» Using the information:
a) Summarize the Munday High School text in two sentences.
b) Retype the part of the Munday High School text that begins at the words "Public school in" and stops after the words "Texas Education Agency.".

» Excerpt to read:
Content starts

Public school in Texas, United States

Munday High School is a public high school located in Munday, Texas (USA) and classified as a 2A school by the UIL. It is part of the Munday Consolidated Independent School District located in southeastern Knox County. In 2003, neighboring Goree High School in Goree, Texas was consolidated with Munday and all high school grades began attending Munday. Munday High School became known "officially" as Munday Secondary School not long after the merger with Goree. The Goree school became a junior high school for the district until 2009 when the school closed and those students were transferred to Munday. In 2015, the school was rated "Met Standard" by the Texas Education Agency.

==Unique Nickname==
Munday Moguls - This name was adopted in 1925 in honor of fierce warriors who conquered part of India. The girls' teams are known as "Mogulettes."

==Athletics==
The Munday Moguls compete in the following sports -

Cross Country, Volleyball, Football, Basketball, Golf, Tennis, & Track

===State Titles===
Munday (UIL)

Content ends

» Supplied records:

Content starts

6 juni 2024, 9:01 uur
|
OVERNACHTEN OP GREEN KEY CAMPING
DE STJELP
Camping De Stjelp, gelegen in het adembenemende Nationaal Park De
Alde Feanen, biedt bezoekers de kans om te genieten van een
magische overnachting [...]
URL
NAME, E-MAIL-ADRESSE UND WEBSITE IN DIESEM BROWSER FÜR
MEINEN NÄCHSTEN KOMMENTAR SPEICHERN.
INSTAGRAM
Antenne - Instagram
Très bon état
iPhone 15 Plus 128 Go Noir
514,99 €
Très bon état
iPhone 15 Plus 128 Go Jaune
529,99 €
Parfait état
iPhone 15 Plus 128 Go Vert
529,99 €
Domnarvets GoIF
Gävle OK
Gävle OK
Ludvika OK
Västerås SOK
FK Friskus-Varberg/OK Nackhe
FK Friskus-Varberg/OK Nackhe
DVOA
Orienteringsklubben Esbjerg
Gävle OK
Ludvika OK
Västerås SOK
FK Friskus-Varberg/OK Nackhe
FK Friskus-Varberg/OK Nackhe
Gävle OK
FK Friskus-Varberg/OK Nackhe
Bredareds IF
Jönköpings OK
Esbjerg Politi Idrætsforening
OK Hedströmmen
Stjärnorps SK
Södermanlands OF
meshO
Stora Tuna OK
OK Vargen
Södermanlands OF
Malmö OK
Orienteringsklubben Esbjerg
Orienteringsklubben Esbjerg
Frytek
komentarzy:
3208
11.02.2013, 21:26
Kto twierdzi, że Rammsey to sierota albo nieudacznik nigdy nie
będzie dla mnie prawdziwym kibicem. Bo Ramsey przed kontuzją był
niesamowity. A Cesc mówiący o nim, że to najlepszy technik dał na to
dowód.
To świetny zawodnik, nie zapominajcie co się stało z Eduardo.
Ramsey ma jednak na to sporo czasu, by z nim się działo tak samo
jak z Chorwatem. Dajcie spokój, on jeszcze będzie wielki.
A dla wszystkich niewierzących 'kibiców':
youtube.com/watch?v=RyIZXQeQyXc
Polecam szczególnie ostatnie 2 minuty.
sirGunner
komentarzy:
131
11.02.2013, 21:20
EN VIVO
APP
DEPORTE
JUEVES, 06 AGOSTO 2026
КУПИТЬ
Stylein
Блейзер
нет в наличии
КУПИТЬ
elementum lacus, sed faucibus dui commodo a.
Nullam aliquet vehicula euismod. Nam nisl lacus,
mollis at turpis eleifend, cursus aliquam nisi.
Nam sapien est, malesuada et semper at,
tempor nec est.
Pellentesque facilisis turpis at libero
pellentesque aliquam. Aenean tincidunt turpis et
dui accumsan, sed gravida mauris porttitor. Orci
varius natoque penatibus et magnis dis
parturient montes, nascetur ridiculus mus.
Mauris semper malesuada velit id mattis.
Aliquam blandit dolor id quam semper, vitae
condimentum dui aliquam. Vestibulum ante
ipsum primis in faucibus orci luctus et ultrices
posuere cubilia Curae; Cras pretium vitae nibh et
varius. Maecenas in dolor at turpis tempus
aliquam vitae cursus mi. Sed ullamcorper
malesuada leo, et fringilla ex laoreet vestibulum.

Content ends

» Responses to the exercise:
a) Munday High School is a 2A public high school in Munday, Texas, part of the Munday Consolidated Independent School District, which absorbed Goree High School in 2003 and Goree's junior high students in 2009. Its teams, called the Moguls (and the Mogulettes for girls) since 1925, compete in cross country, volleyball, football, basketball, golf, tennis, and track.

b)
Public school in Texas, United States

Munday High School is a public high school located in Munday, Texas (USA) and classified as a 2A school by the UIL. It is part of the Munday Consolidated Independent School District located in southeastern Knox County. In 2003, neighboring Goree High School in Goree, Texas was consolidated with Munday and all high school grades began attending Munday. Munday High School became known "officially" as Munday Secondary School not long after the merger with Goree. The Goree school became a junior high school for the district until 2009 when the school closed and those students were transferred to Munday. In 2015, the school was rated "Met Standard" by the Texas Education Agency.